Before committing to a modelling approach, I ran a formal data-integrity analysis (bmw_sales.data.validation). It produced three reproducible findings:

  1. Structurally pristine — 50,000 rows, 0 nulls, 0 duplicates.
  2. No predictive signal — every feature is statistically independent of the targets:
  3. Max absolute off-diagonal Pearson correlation = 0.0087.
  4. One-way ANOVA of Sales_Volume across each categorical: all p > 0.4 (Model 0.87, Region 0.50, Color 0.42, Fuel 0.73, Transmission 0.74).
  5. Max mutual information across all features = 0.0042 nats (captures non-linear dependence too → none exists).
  6. Mean Price_USD is flat across models (74.4k–75.6k), which is economically impossible for a real luxury line-up → confirms a synthetic, uniform DGP.
  7. Target leakageSales_Classification = High ⟺ Sales_Volume ≥ 7000, with zero class overlap. The label is a deterministic threshold on the regression target.

Decision

Adopt an honest-modelling strategy with three pillars:

  1. Report honest baselines. We build the full ML/DL/econometric pipeline and report real metrics, expecting R² ≈ 0 (regression) and ROC-AUC ≈ 0.5 (leakage-free classification). We do not tune toward, or cherry-pick, spurious gains.
  2. Demonstrate the leakage explicitly. We include Sales_Volume in one classification run to show the trivial ~100% accuracy, then exclude it as the correct, leakage-free setup — turning the flaw into a teaching artefact.
  3. Deliver business value through a labelled Scenario Simulator.
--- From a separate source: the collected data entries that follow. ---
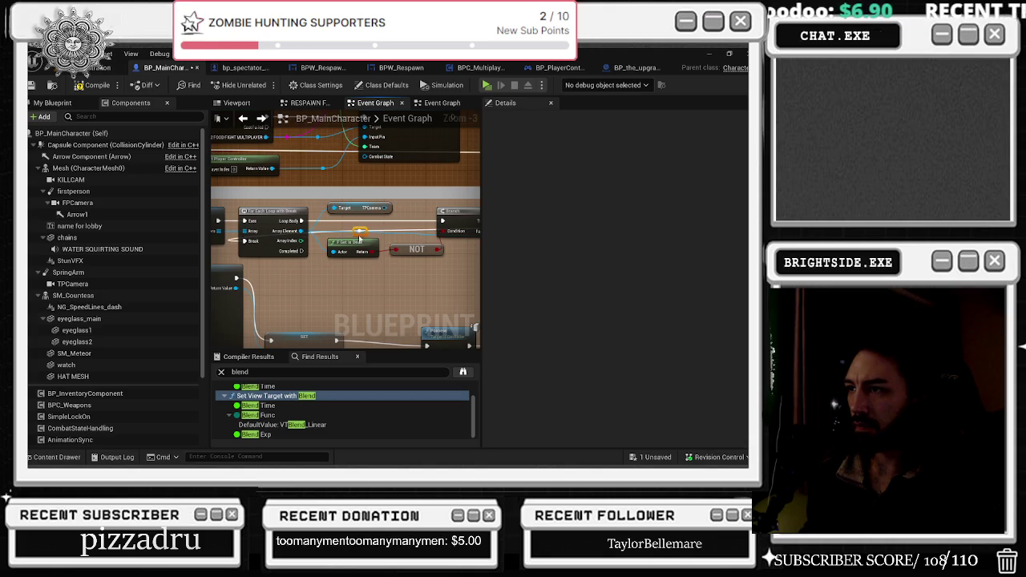
mouse_move(355, 232)
mouse_down()
mouse_move(497, 248)
mouse_move(305, 239)
mouse_up()
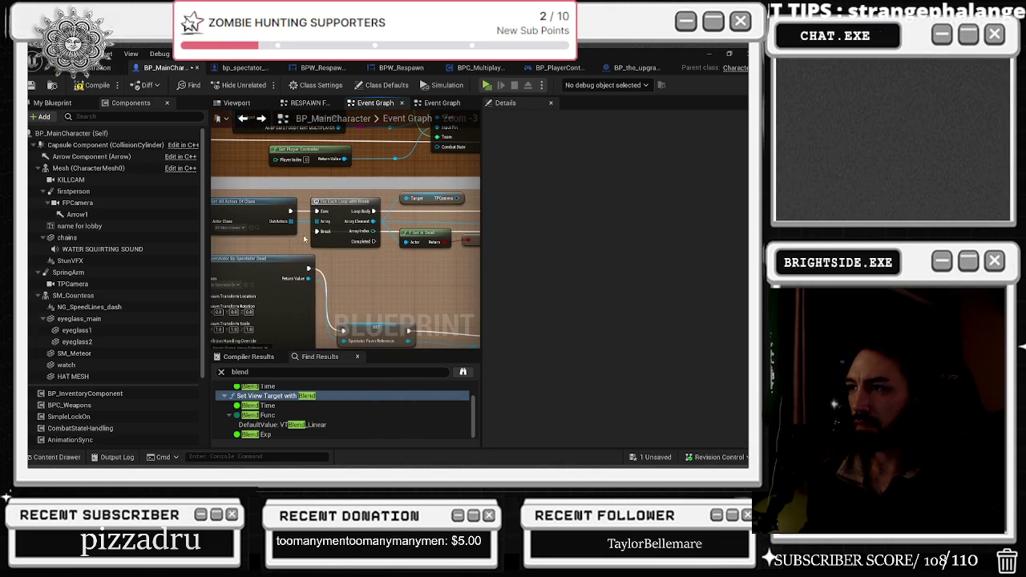
mouse_move(376, 243)
mouse_down()
mouse_move(461, 281)
mouse_move(398, 286)
mouse_move(388, 298)
mouse_move(385, 276)
mouse_move(377, 285)
mouse_move(315, 223)
mouse_move(296, 223)
mouse_up()
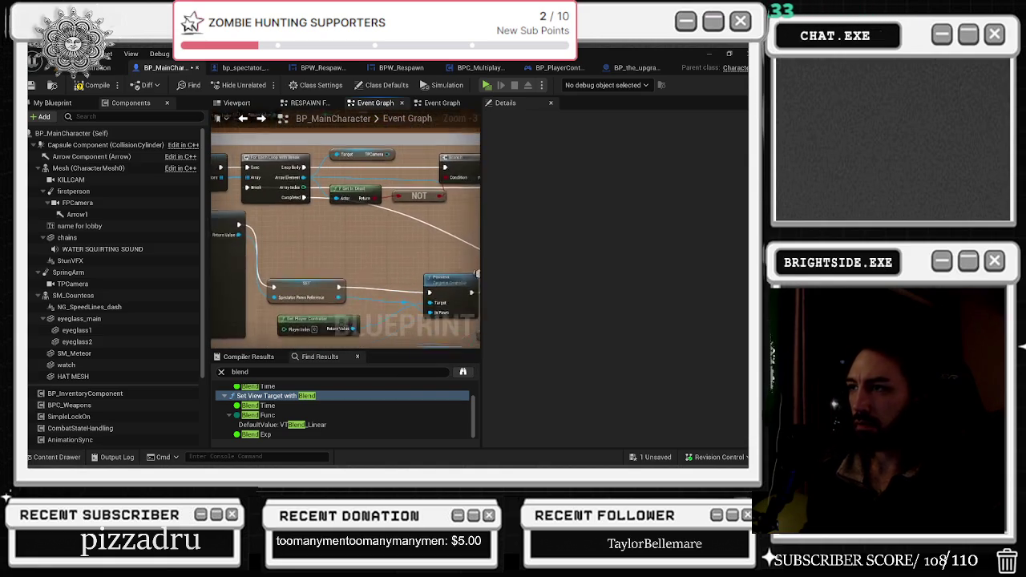
drag(461, 301, 474, 297)
drag(406, 308, 386, 282)
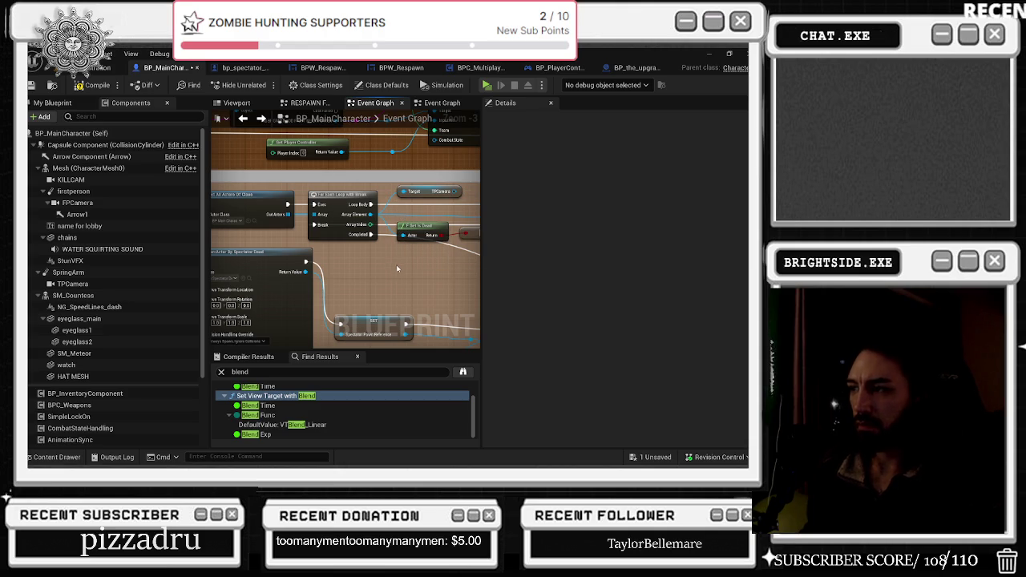
drag(400, 270, 352, 243)
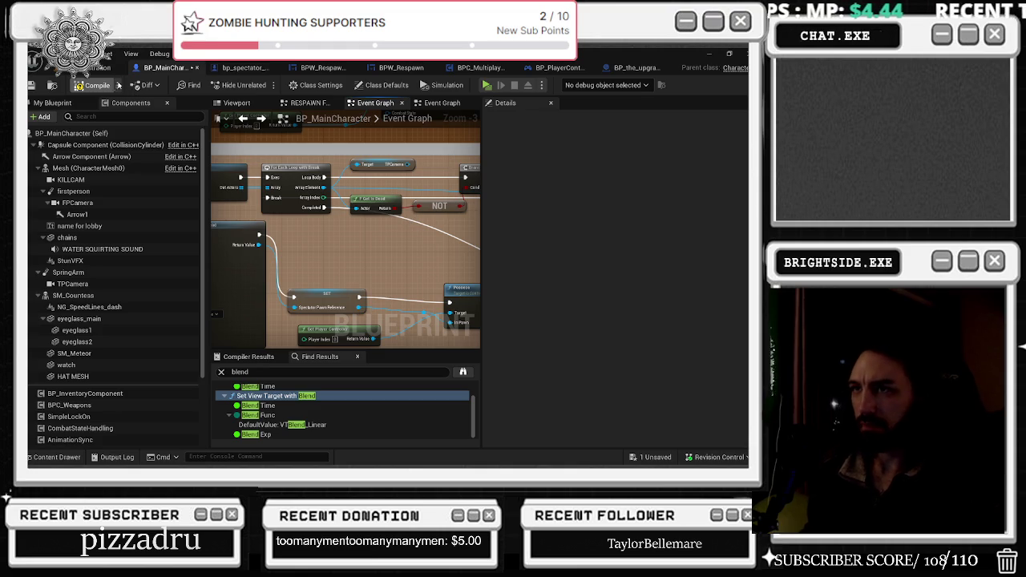
right_click(330, 186)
Because the data cannot support forecasting, decision value comes from an explicit simulation grounded in (a) price elasticities from the automotive economics literature and (b) real macro/fuel/FX/CO₂ data pulled from external APIs. It is clearly labelled as a what-if decision-support tool, never presented as a fit to the historical data.

Alternatives considered

  • Inflate metrics / overfit — rejected: dishonest, and trivially detectable by any senior reviewer (the held-out R² collapses).
  • Silently re-synthesise a signal into the target — rejected: would mislead; only acceptable if explicitly labelled (which is exactly what the Simulator is).
  • Abandon predictive modelling — rejected: the pipeline itself is the portfolio artefact (engineering, MLOps, testing), independent of dataset signal.

Consequences

  • + The deliverable showcases senior judgement: detecting, proving and communicating a data problem most pipelines would mask.
  • + Reproducible: the report regenerates from raw data via make eda.
  • Headline predictive metrics are intentionally unimpressive; mitigated by framing and the Scenario Simulator. This trade-off is the whole point.